The unity of purpose engendered by a Pearl-Harbor-Like-Event has officially been reversed, and the desk jockeys inside the Beltway have rolled up their sleeves in anticipation of working with the next Administration. Perception may not be reality, but heavily influences behaviors shaping it. Current perception looks like a unified anti-Cheney conspiracy: Iran is "A Dick Too Far," and policy should shift to multi-lateral pragmatism. It's time to deal with the Iranians, not by bombs but negotiations.
The coup has taken a long time. Over the past three-plus years, the Bush family along with the CIA, Nick Negroponte, Bob Gates, Condi Rice, and many rank-and-file professionals have been steadily fencing Team Cheney further and further in. They all want what's best for The Empire, of course, but the gradual realization has suffused that attacking Iran over its threat potential or antagonizing it with rhetoric, ineffectual guerilla proxies, and half-assed non-uniformed Special Forces teams are rotten ideas. The State Department has had a capable undersecretary in Nick Burns, who has wanted to bring the Iranians to the bargaining table from his first day under Condi Rice, and he's been gaining traction. As a measure of that traction, the "Iran is killing our soldiers in Iraq" meme has been downgraded. The battle for GWB's soul will continue, but Iran has been re-positioned as a potential threat, not an imminent threat. Come to think, who isn't a potential threat to the Bush Administration? Israel, I suppose, which says the report is purely bogus.

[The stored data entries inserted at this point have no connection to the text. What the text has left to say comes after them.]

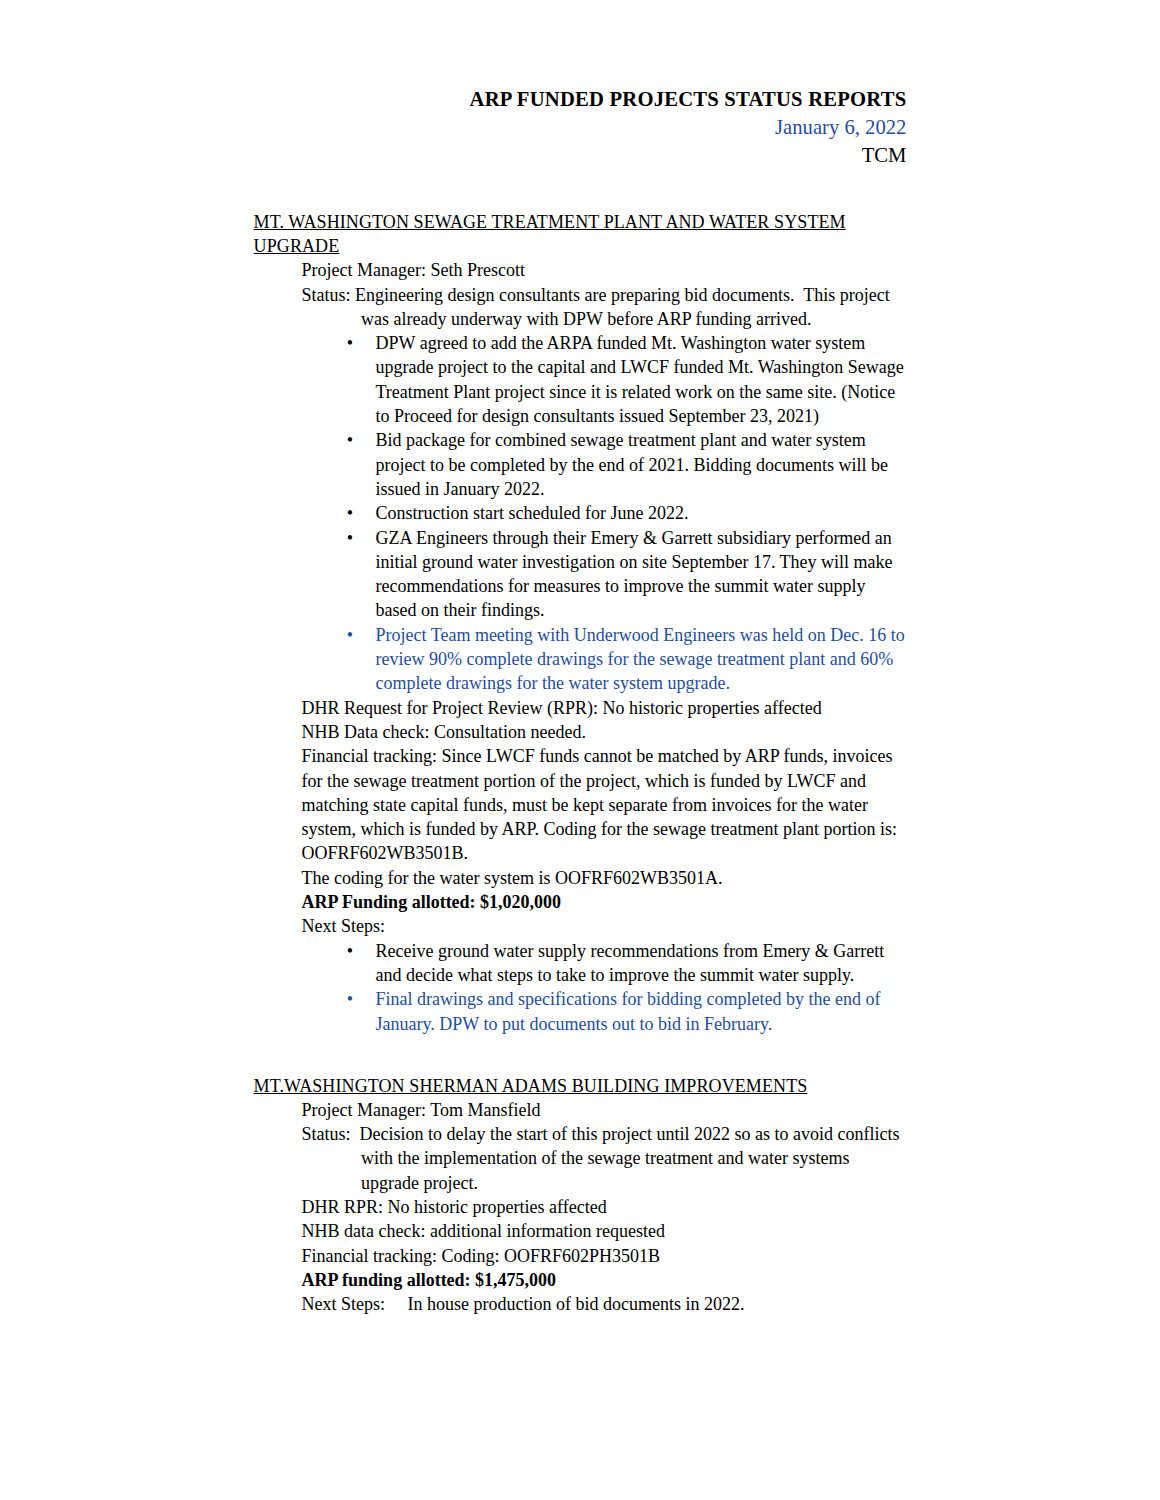ARP FUNDED PROJECTS STATUS REPORTS
January 6, 2022
TCM
MT. WASHINGTON SEWAGE TREATMENT PLANT AND WATER SYSTEM UPGRADE
Project Manager: Seth Prescott
Status: Engineering design consultants are preparing bid documents. This project was already underway with DPW before ARP funding arrived.
DPW agreed to add the ARPA funded Mt. Washington water system upgrade project to the capital and LWCF funded Mt. Washington Sewage Treatment Plant project since it is related work on the same site. (Notice to Proceed for design consultants issued September 23, 2021)
Bid package for combined sewage treatment plant and water system project to be completed by the end of 2021. Bidding documents will be issued in January 2022.
Construction start scheduled for June 2022.
GZA Engineers through their Emery & Garrett subsidiary performed an initial ground water investigation on site September 17. They will make recommendations for measures to improve the summit water supply based on their findings.
Project Team meeting with Underwood Engineers was held on Dec. 16 to review 90% complete drawings for the sewage treatment plant and 60% complete drawings for the water system upgrade.
DHR Request for Project Review (RPR): No historic properties affected
NHB Data check: Consultation needed.
Financial tracking: Since LWCF funds cannot be matched by ARP funds, invoices for the sewage treatment portion of the project, which is funded by LWCF and matching state capital funds, must be kept separate from invoices for the water system, which is funded by ARP. Coding for the sewage treatment plant portion is: OOFRF602WB3501B.
The coding for the water system is OOFRF602WB3501A.
ARP Funding allotted: $1,020,000
Next Steps:
Receive ground water supply recommendations from Emery & Garrett and decide what steps to take to improve the summit water supply.
Final drawings and specifications for bidding completed by the end of January. DPW to put documents out to bid in February.
MT.WASHINGTON SHERMAN ADAMS BUILDING IMPROVEMENTS
Project Manager: Tom Mansfield
Status: Decision to delay the start of this project until 2022 so as to avoid conflicts with the implementation of the sewage treatment and water systems upgrade project.
DHR RPR: No historic properties affected
NHB data check: additional information requested
Financial tracking: Coding: OOFRF602PH3501B
ARP funding allotted: $1,475,000
Next Steps: In house production of bid documents in 2022.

Internationally, the report's bogosity or veracity is irrelevant. Its currency is highly valued, the calculus of its effects straightforward, the timing impeccable. It appears right before the UN council meets to vote on a third round of sanctions, and just before Iran's Ahmadinejad meets with the Gulf Cooperation Council this week, where he will pitch the idea of mutual economic security. The US case before the UN is weakened, Ahmadinejad's regional case is strengthened. Israel's case for bombing Iran is marginalized, while Russia's case against a US missile shield extending into Poland and the old Eastern Bloc is strengthened. The Saudi case against demonizing the Shiites to the north is weakened, and the case for belatedly adding Cheney to The Dustbin of History is strengthened.